My experience with 30 years of having metal roofs on my house barn and shop is that the metal expands and shrinks in the heat and cold and that continuous flexing over time causes the holes to get slotted and the screw does not cover the hole anymore or the rubber sealing washer breaks and disappears and/or the screws working loose with wind action, the longer the roof slope the worse it gets.Bigger sealing washers than what comes on the screws are not to be had anywhere.
Either way regardless of where you put the screws( on the flats still works the best) there will be leaks in a few years and it can't be avoided.
Metal roofs are certainly not fool proof no matter what the salesman claims.

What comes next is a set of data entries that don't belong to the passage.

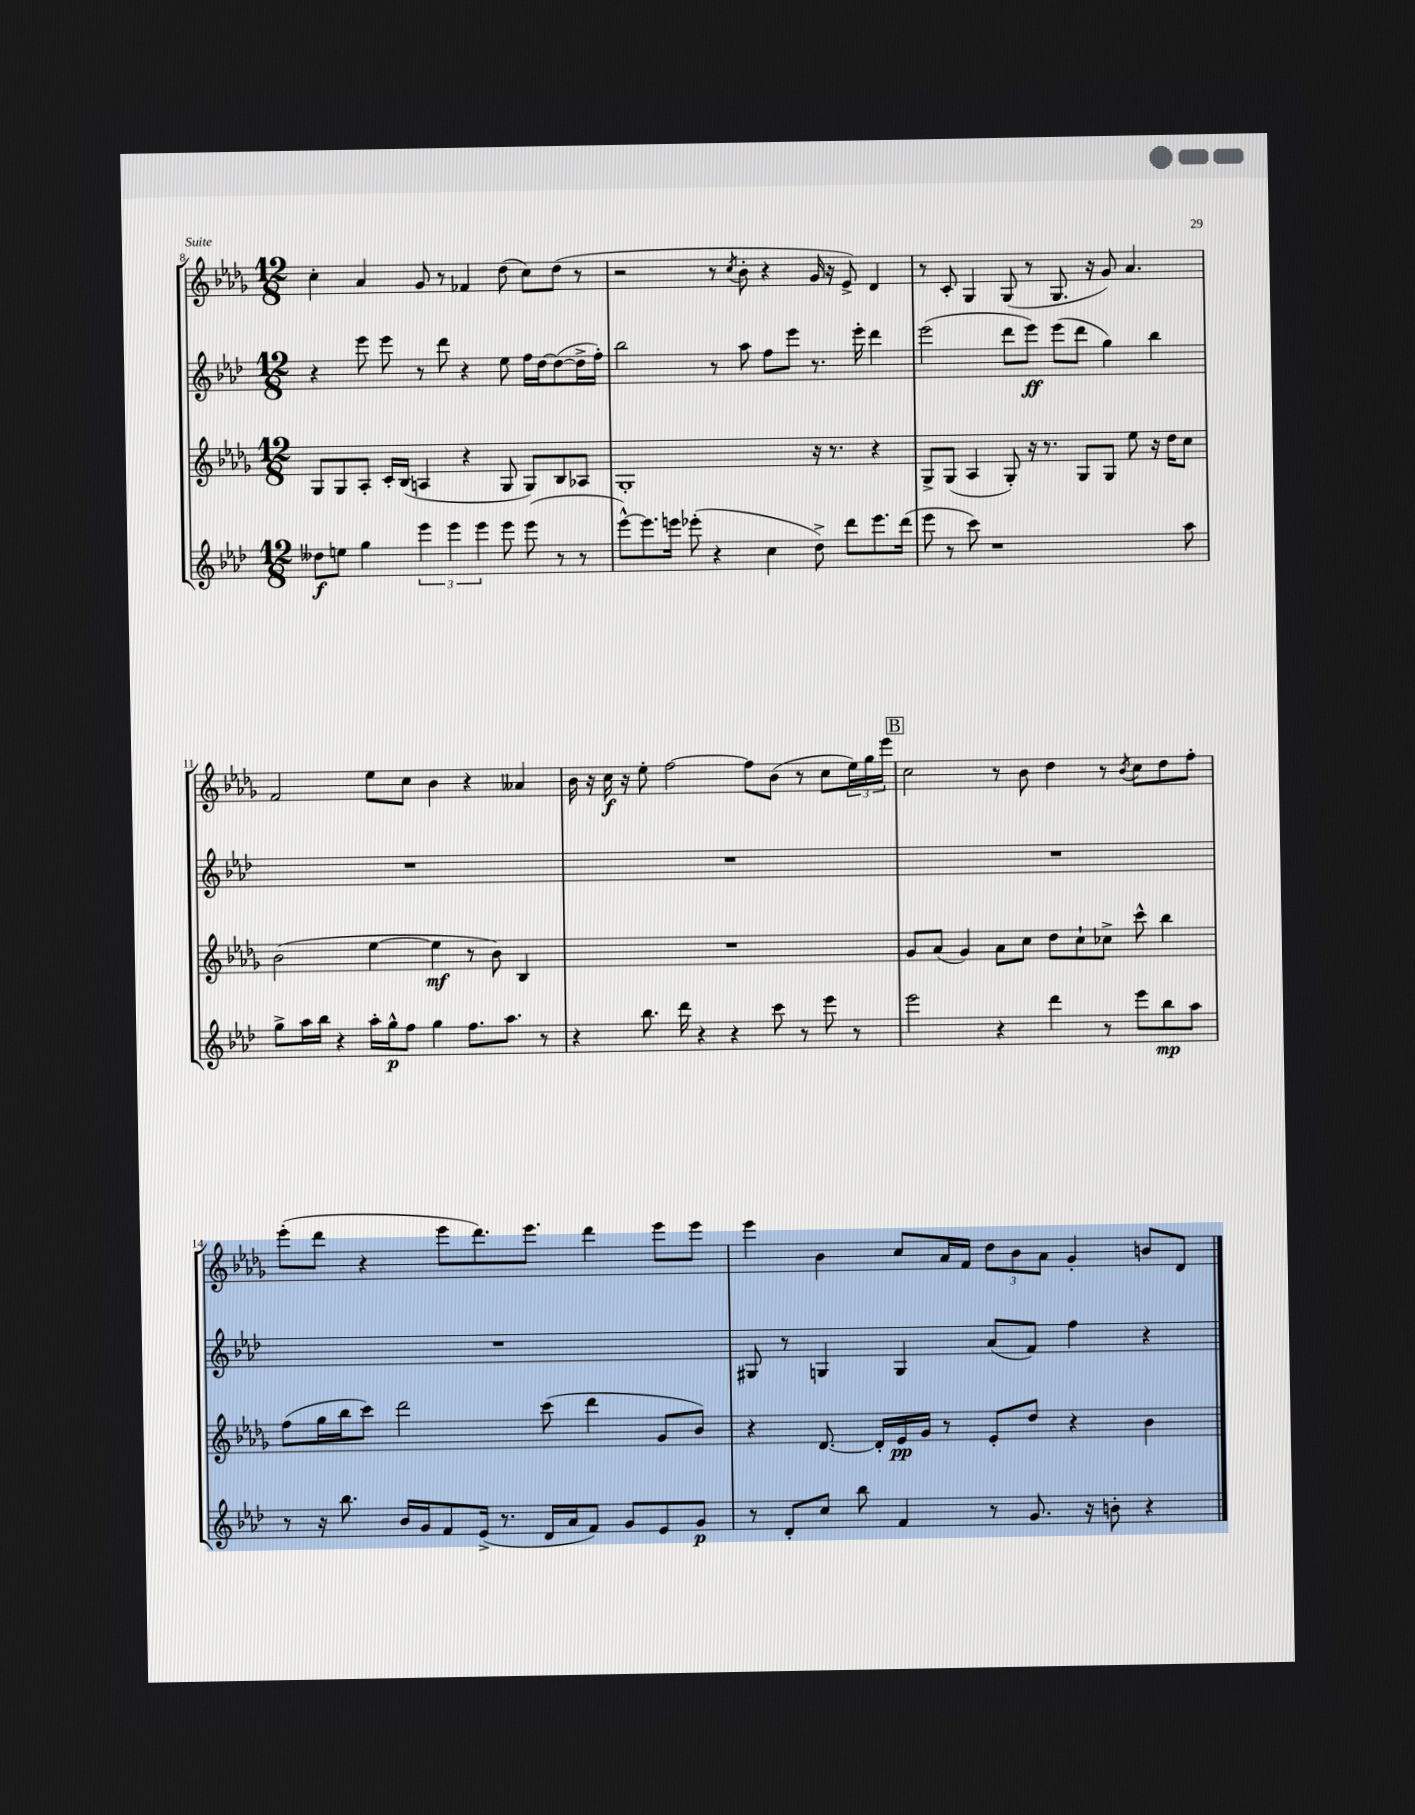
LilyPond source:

<<
\new StaffGroup <<
\new Staff = "s0" {
    \clef treble \key des \major \numericTimeSignature \time 12/8
    c''4-. aes'4 ges'8 r8 fes'4 des''8( c''8) des''8( r8 |
    r2 r8 \acciaccatura { c''8 } bes'8-. r4 ges'16 r16 ees'8->) des'4 |
    r8 c'8-. ges4 ges8( r8 ges8. r16 ges'8) aes'4. |
    f'2 ees''8 c''8 bes'4 r4 aeses'4 |
    bes'16 r16 c''16\f r16 ees''8-. f''2~ f''8 bes'8( r8 c''8 \tuplet 3/2 { ees''16) ges''16 ees'''16 } |
    \mark \markup { \box "B" } c''2 r8 bes'8 des''4 r8 \acciaccatura { bes'8 } c''8 des''8 f''8-. |
    ees'''8-.( des'''8 r4 ees'''8 des'''8.) ees'''8. des'''4 ees'''8 ees'''8 |
    ees'''4 bes'4 c''8 aes'16 f'16 \tuplet 3/2 { des''8 bes'8 aes'8 } ges'4-. b'8 des'8 \bar "|." |
}
\new Staff = "s1" {
    \clef treble \key aes \major \numericTimeSignature \time 12/8
    r4 ees'''8 ees'''8 r8 des'''8 r4 ees''8 f''16 des''16~ des''8~( des''16-> f''16-.) |
    bes''2 r8 aes''8 f''8 ees'''8 r8. ees'''16-. des'''4 |
    ees'''2( des'''8 ees'''8\ff) ees'''8( des'''8 g''4) bes''4 |
    R1. |
    R1. |
    \mark \markup { \box "B" } R1. |
    R1. |
    gis8 r8 g4 g4 aes'8( f'8) f''4 r4 \bar "|." |
}
\new Staff = "s2" {
    \clef treble \key des \major \numericTimeSignature \time 12/8
    ges8 ges8 aes8-. c'16-. bes16( a4 r4 ges8 ges8) bes8 aes8 |
    ges1-. r16 r8. r4 |
    ges8-> ges8( aes4 ges8-.) r16 r8. ges8 ges8 ees''8 r16 des''16 c''8 |
    bes'2( ees''4~ ees''4\mf r8 bes'8) bes4 |
    R1. |
    \mark \markup { \box "B" } ges'8 aes'8( ges'4) aes'8 c''8 des''8 c''8-! ces''8-> c'''8-^ bes''4 |
    f''8( ges''16 bes''16 c'''8) des'''2 c'''8( des'''4 ges'8 bes'8) |
    r4 des'8.~ des'16-. ees'16\pp ges'16 r8 ees'8-. des''8 r4 bes'4 \bar "|." |
}
\new Staff = "s3" {
    \clef treble \key aes \major \numericTimeSignature \time 12/8
    deses''8\f e''8 g''4 \tuplet 3/2 { ees'''4 ees'''4 ees'''4 } ees'''8 ees'''8( r8 r8 |
    ees'''8~-^) ees'''8. e'''16 ees'''8-.( r4 c''4 des''8->) des'''8 ees'''8. des'''16( |
    ees'''8 r8 c'''8) r1 aes''8 |
    g''8-> aes''16 bes''16 r4 aes''16-. g''16-^\p f''8 g''4 f''8. aes''8. r8 |
    r4 bes''8. des'''16 r4 r4 c'''8 r8 ees'''8 r8 |
    \mark \markup { \box "B" } ees'''2 r4 des'''4 r8 ees'''8 bes''8\mp aes''8 |
    r8 r16 bes''8. bes'16 g'16 f'8 ees'16->( r8. des'16 aes'16 f'8) g'8 ees'8 g'8\p |
    r8 des'8-. c''8 bes''8 f'4 r8 g'8. r16 b'8-. r4 \bar "|." |
}
>>
>>
\layout { \context { \Score currentBarNumber = #8 } }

I have to go on my roofs every year or so to replace screws that are gone or missing the rubber washer and I find plenty that have worked loose.

My 2 cents
 
We get 24 gauge steel for material. Then we screw it in the ribs. Never in the flats if you don't want a leak. I have had steel roofs on things for over 50 years with few issues. Big thing is that 29 gauge stuff is junk from the beginning. Only used that on 1 roof and have regretted it since. My brother has a building with it screwed on the flats and leaks like a sieve. I need to go pull the screws out in the leaks then put new screws in on the ribs with a sealer on the holes on the flats. Not sure how successful that will be. I think it has a new steel roof in the future coming.
 

It appears to me that there is already a trend away from metal roofs except for standing seam. I feel sorry for seniors who get talked into a metal roof for their home, so that they won't need to worry about it for the remainder of their time there, then get leaks after 5-6 years and can't afford to get it replaced.